Mittelalterlicher Codex versteigert

Für die theologische Forschung und Altphilologie sind sie von besonderer Bedeutung: Die mittelalterlichen Codices, handgefertigte Abschriften der Schriften des Alten Testaments. Sie zeigen uns nicht nur die Entwicklung des antiken Hebräisch und seinen Gebrauch im mittelalterlichen Judentum, sondern auch den Vorgang der Tradierung dieser Schriften im Judentum über weit mehr als ein Jahrtausend und der Vokalisierung des bis dato unvokalisierten antiken Hebräisch. Die berühmtesten dieser Codices sind wohl der Codex Aleppo und der Codex Cairensis. Sehr selten nur in der Geschichte kommt es vor, dass manche dieser Codices zum Verkauf geboten werden. Genau das war nun das Schicksal des Codex Sassoon.

David Salomon Sassoon war ein Liebhaber jüdischer Tradition und alter Judaica.

Der Codex Sasson (auch Codex Sasson 1053) ist eines der bedeutendsten mittelalterlichen Manuskripte des Alten Testaments, denn es umfasst vollständig alle Bücher des Tanach (Schriften des Alten Testaments) mit nur wenigen sehr kleinen Lücken. Da Angaben zu Zeit und Urheber der Abfassung fehlen, wurden die Radiocarbon-Methode sowie die paläographische angewandt, um die Datierung zu sichern. Alles deutet auf eine Abfassung im 9 oder 10. Jahrhundert hin. Die Geschichte des Codex ist bewegt: Er wurde in einer Synagoge im heutigen Syrien verwahrt und kam nach deren Zerstörung im 13./14. Jhdt. In die Hände eines Gemeindemitglieds. Dazwischen liegt eine große Lücke, bis er in die Hände seines Namensgebers kam: David Salomon Sassoon (1880-1942), der in Groß Britannien lebende und sehr wohlhabende Sohn einer bekannten jüdischen Familie aus Baghdad, erwarb das Stück für seine Judaica-Sammlung. Doch war David Salomon nicht nur ein wohlhabender Sammler von antiken Judaica und bedeutenden Schriften seiner Religion: Ihm lag sein Volk sehr am Herzen. So engagierte er sich sozial, unterhielt eine Synagoge auf seinem Anwesen und half noch vor Beginn des Zweiten Weltkrieges jüdischen Menschen, aus Nazi-Deutschland zu fliehen. Manche kamen bei ihm vorerst unter. Als Österreich Nazi-Deutschland im Jahr 1938 angeschlossen wurde, begann Sassoon, einige seiner wertvollsten Schriften in Sicherheit zu bringen. Nur ein Jahr später wurde sein Haus von den ersten deutschen Bomben, die auf London fielen, in Mitleidenschaft gezogen. Bald zog die Familie in ein Landhaus einige Kilometer nördlich von London, wo Sassoon bis zu seinem Tod 1942 lebte.

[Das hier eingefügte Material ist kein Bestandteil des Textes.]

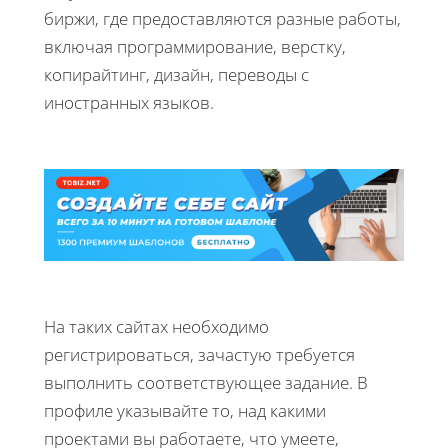
биржи, где предоставляются разные работы,
включая программирование, верстку,
копирайтинг, дизайн, переводы с
иностранных языков.
На таких сайтах необходимо
регистрироваться, зачастую требуется
выполнить соответствующее задание. В
профиле указывайте то, над какими
проектами вы работаете, что умеете,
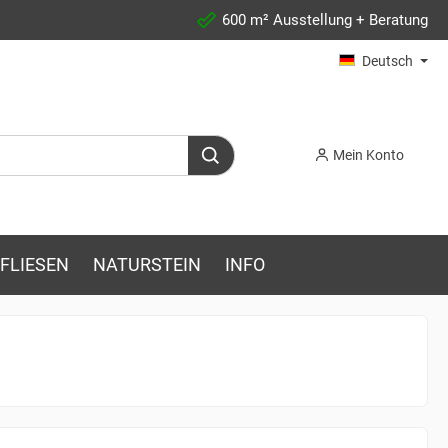
600 m² Ausstellung + Beratung
Deutsch
Mein Konto
FLIESEN
NATURSTEIN
INFO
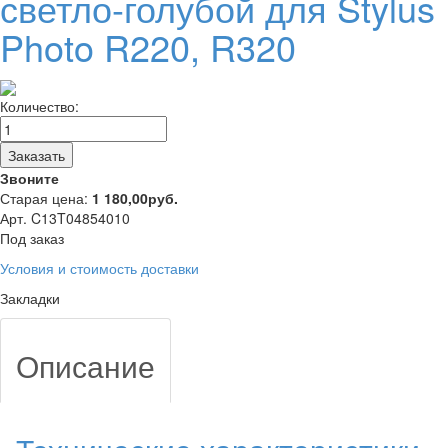
светло-голубой для Stylus
Photo R220, R320
Количество:
Заказать
Звоните
Старая цена:
1 180,00
руб.
Арт. C13T04854010
Под заказ
Условия и стоимость доставки
Закладки
Описание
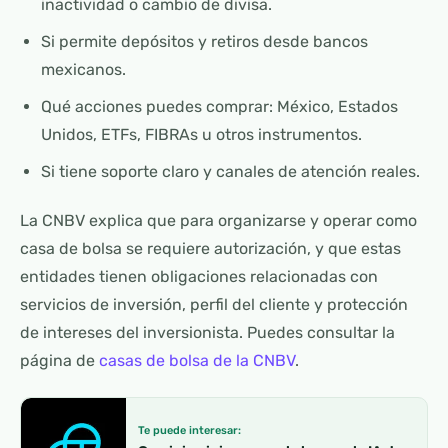
inactividad o cambio de divisa.
Si permite depósitos y retiros desde bancos
mexicanos.
Qué acciones puedes comprar: México, Estados
Unidos, ETFs, FIBRAs u otros instrumentos.
Si tiene soporte claro y canales de atención reales.
La CNBV explica que para organizarse y operar como
casa de bolsa se requiere autorización, y que estas
entidades tienen obligaciones relacionadas con
servicios de inversión, perfil del cliente y protección
de intereses del inversionista. Puedes consultar la
página de
casas de bolsa de la CNBV
.
Te puede interesar:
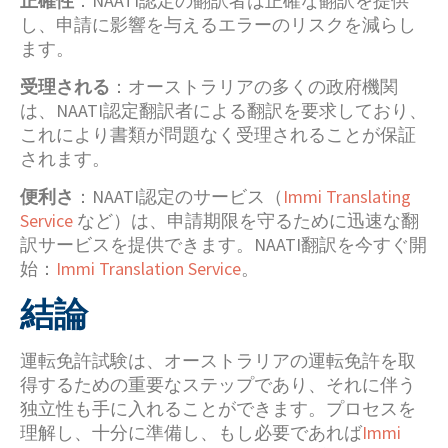
正確性
：NAATI認定の翻訳者は正確な翻訳を提供
し、申請に影響を与えるエラーのリスクを減らし
ます。
受理される
：オーストラリアの多くの政府機関
は、NAATI認定翻訳者による翻訳を要求しており、
これにより書類が問題なく受理されることが保証
されます。
便利さ
：NAATI認定のサービス（
Immi Translating
Service
など）は、申請期限を守るために迅速な翻
訳サービスを提供できます。NAATI翻訳を今すぐ開
始：
Immi Translation Service
。
結論
運転免許試験は、オーストラリアの運転免許を取
得するための重要なステップであり、それに伴う
独立性も手に入れることができます。プロセスを
理解し、十分に準備し、もし必要であれば
Immi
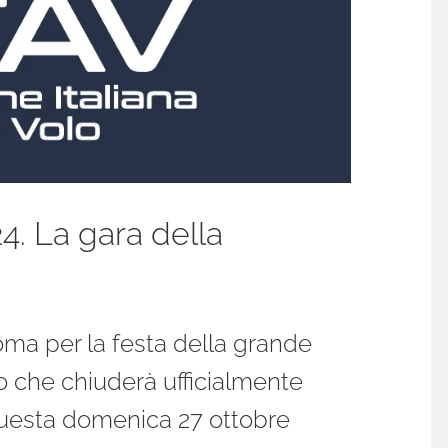
4. La gara della
Roma per la festa della grande
ano che chiuderà ufficialmente
questa domenica 27 ottobre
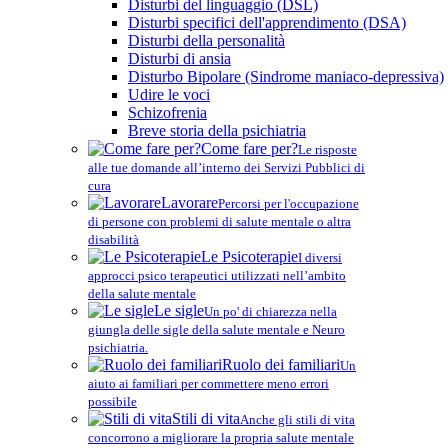
Disturbi del linguaggio (DSL)
Disturbi specifici dell'apprendimento (DSA)
Disturbi della personalità
Disturbi di ansia
Disturbo Bipolare (Sindrome maniaco-depressiva)
Udire le voci
Schizofrenia
Breve storia della psichiatria
Come fare per?
Le risposte
alle tue domande all’interno dei Servizi Pubblici di
cura
Lavorare
Percorsi per l'occupazione
di persone con problemi di salute mentale o altra
disabilità
Le Psicoterapie
I diversi
approcci psico terapeutici utilizzati nell’ambito
della salute mentale
Le sigle
Un po' di chiarezza nella
giungla delle sigle della salute mentale e Neuro
psichiatria.
Ruolo dei familiari
Un
aiuto ai familiari per commettere meno errori
possibile
Stili di vita
Anche gli stili di vita
concorrono a migliorare la propria salute mentale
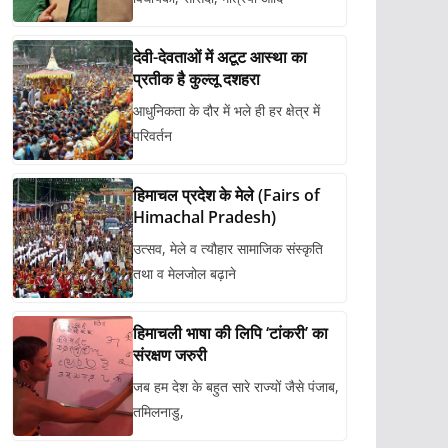
देवी-देवताओं में अटूट आस्था का
प्रतीक है कुल्लू दशहरा
आधुनिकता के दौर में भले ही हर क्षेत्र में
परिवर्तन
हिमाचल प्रदेश के मेले (Fairs of
Himachal Pradesh)
उत्सव, मेले व त्यौहार सामाजिक संस्कृति
तथा व मेलजोल बढ़ाने
हिमाचली भाषा की लिपि ‘टांकरी’ का
संरक्षण जरुरी
जब हम देश के बहुत सारे राज्यों जैसे पंजाब,
तमिलनाडु,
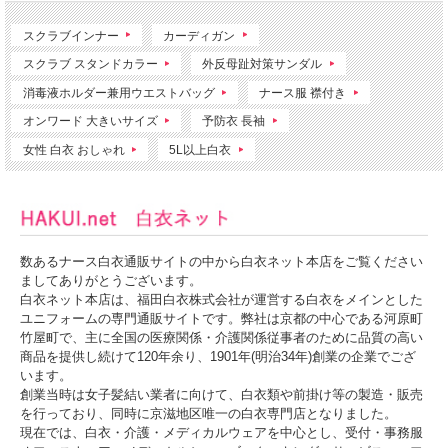
スクラブインナー
カーディガン
スクラブ スタンドカラー
外反母趾対策サンダル
消毒液ホルダー兼用ウエストバッグ
ナース服 襟付き
オンワード 大きいサイズ
予防衣 長袖
女性 白衣 おしゃれ
5L以上白衣
数あるナース白衣通販サイトの中から白衣ネット本店をご覧ください
ましてありがとうございます。
白衣ネット本店は、福田白衣株式会社が運営する白衣をメインとした
ユニフォームの専門通販サイトです。弊社は京都の中心である河原町
竹屋町で、主に全国の医療関係・介護関係従事者のために品質の高い
商品を提供し続けて120年余り、1901年(明治34年)創業の企業でござ
います。
創業当時は女子髪結い業者に向けて、白衣類や前掛け等の製造・販売
を行っており、同時に京滋地区唯一の白衣専門店となりました。
現在では、白衣・介護・メディカルウェアを中心とし、受付・事務服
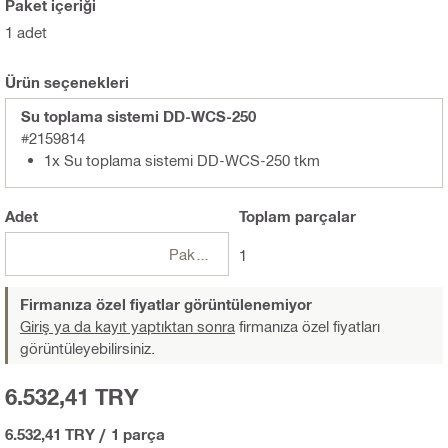
Paket içeriği
1 adet
Ürün seçenekleri
Su toplama sistemi DD-WCS-250
#2159814
1x Su toplama sistemi DD-WCS-250 tkm
Adet
Toplam
parçalar
Paketler
1
Firmanıza özel fiyatlar görüntülenemiyor
Giriş ya da kayıt yaptıktan sonra
firmanıza özel fiyatları
görüntüleyebilirsiniz.
6.532,41 TRY
6.532,41 TRY
/
1 parça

Der Codex Sassoon ist ein bedeutendes Schriftzeugnis. Hier sieht man den Beginn des Psalters.

Zurück in die Gegenwart: Bei einer Versteigerung im Auktionshaus Sotheby in New York ging das mittelalterliche Manuskript Codex Sassoon 1053 am 17. Mai 2023 für 38 Millionen Dollar (zur Zeit ca. 35 Millionen Euro) an den neuen Besitzer. Damit ist es das bisher am teuersten versteigerte Manuskript ebenso wie das am teuersten versteigerte religiös-jüdische Stück der Geschichte, berichtet die Jüdische Allgemeine. Doch wem die Versteigerung eines jüdischen Manuskripts mit einer solch bewegten Geschichte kritisch gegenüber steht, darf beruhigt sein: Der glückliche neue Besitzer ist ein Unterstützerverein des ANU Museums des Jüdischen Volkes (ANU Museum oft he jewish people) in Tel Aviv, ein sehr modernes Museum, dass die Geschichte, Identität und historische sowie moderne jüdische Kultur vermittelt. Hier soll das Schriftstück nun auch ausgestellt werden. Einen Besuch dürfte das Museum für Liebhaber also in jedem Fall wert sein.